**Prompt a**
From the book review, copy out the passage beginning with the words "Read my FULL" and ending with "and the future.".

>> Start Page extract

Top customer reviews
THE LAST RELICUIN is a steady complicated read overflowing with history, injected with the grim future, and ignited by an assassination. This is a story of life, love, past, future, corruption, authenticity, tough journeys, and political intrigue. What begins as a simple search for belonging twists quickly into mystery thickly woven with lies, murder, scapegoats, and a call for war. Recommended for any reader seeking a story where history undergoes a full-scale FBI investigation.
Read my FULL review here: [...]
Rating: 5 stars for excellent
In the 22nd century, part of the world returns to history. Safe inside the guarded borders of live-in museums, museum dwellers live authentic lifestyles from prehistory to the twentieth century. Separate from all modern influences, some dwellers forget that a modern world exists outside the borders.
When the son of a prominent anti-museum Senator marries a museum dweller, the young couple becomes the target of a worldwide struggle between the past and the future.
Crossing borders into the 12th, 18th and 20th centuries, The Last Relicuin unravels a mystery that pursues one family through three different periods of history.

>> End Page extract
>> Start Given data

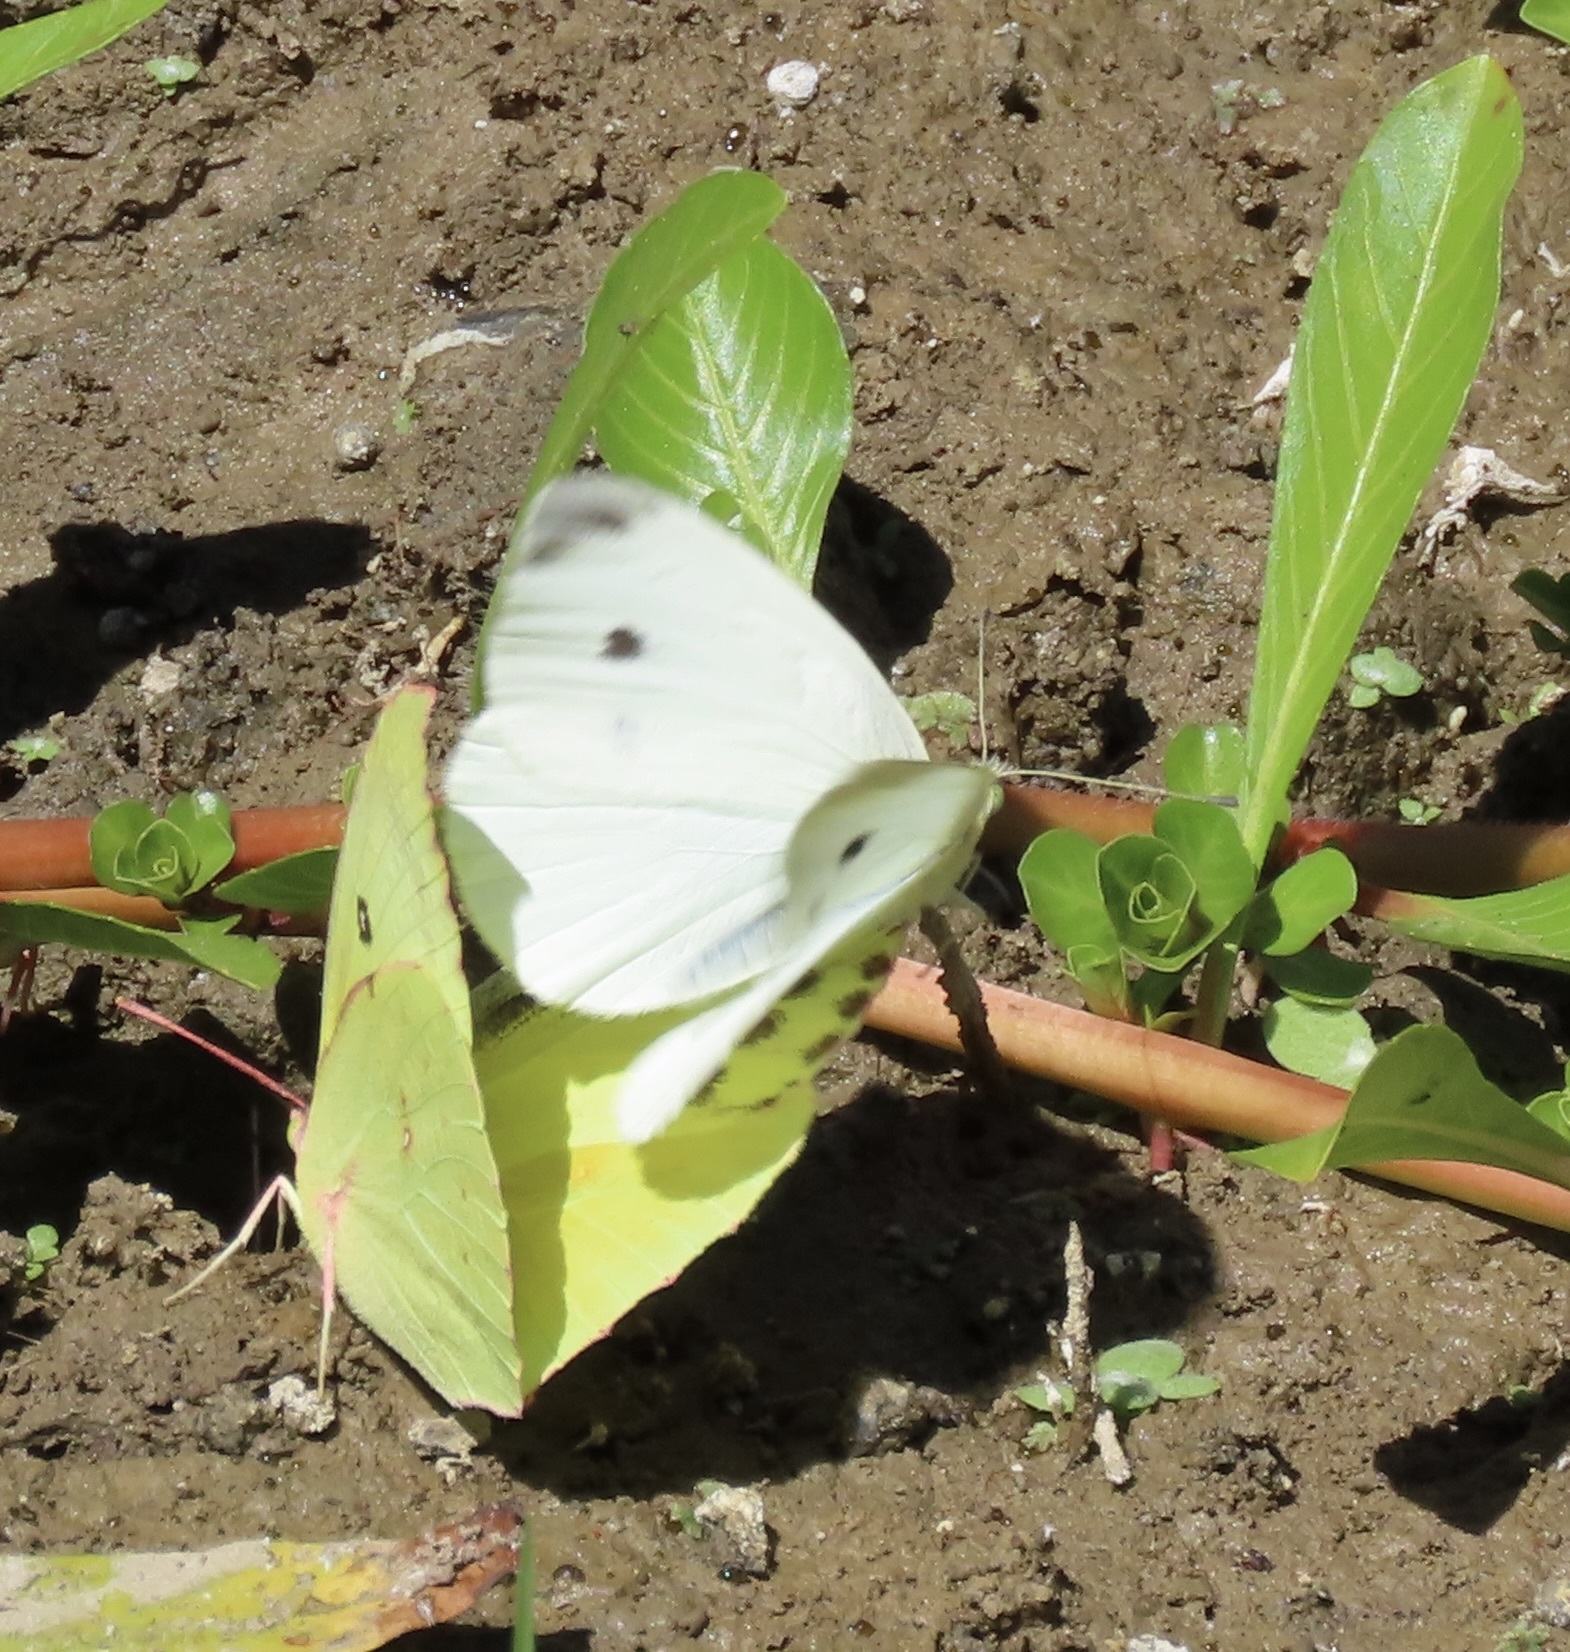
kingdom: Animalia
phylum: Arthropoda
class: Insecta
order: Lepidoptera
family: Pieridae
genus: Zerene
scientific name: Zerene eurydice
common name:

>> End Given data

**Prompt b**
Rewrite the records from the line containing "class: Insecta" through the end of the records, changing "scientific name" to "species" and keeping everything else the same. Give only those lines.

**Full answer a**
Read my FULL review here: [...]
Rating: 5 stars for excellent
In the 22nd century, part of the world returns to history. Safe inside the guarded borders of live-in museums, museum dwellers live authentic lifestyles from prehistory to the twentieth century. Separate from all modern influences, some dwellers forget that a modern world exists outside the borders.
When the son of a prominent anti-museum Senator marries a museum dweller, the young couple becomes the target of a worldwide struggle between the past and the future.

**Full answer b**
class: Insecta
order: Lepidoptera
family: Pieridae
genus: Zerene
species: Zerene eurydice
common name:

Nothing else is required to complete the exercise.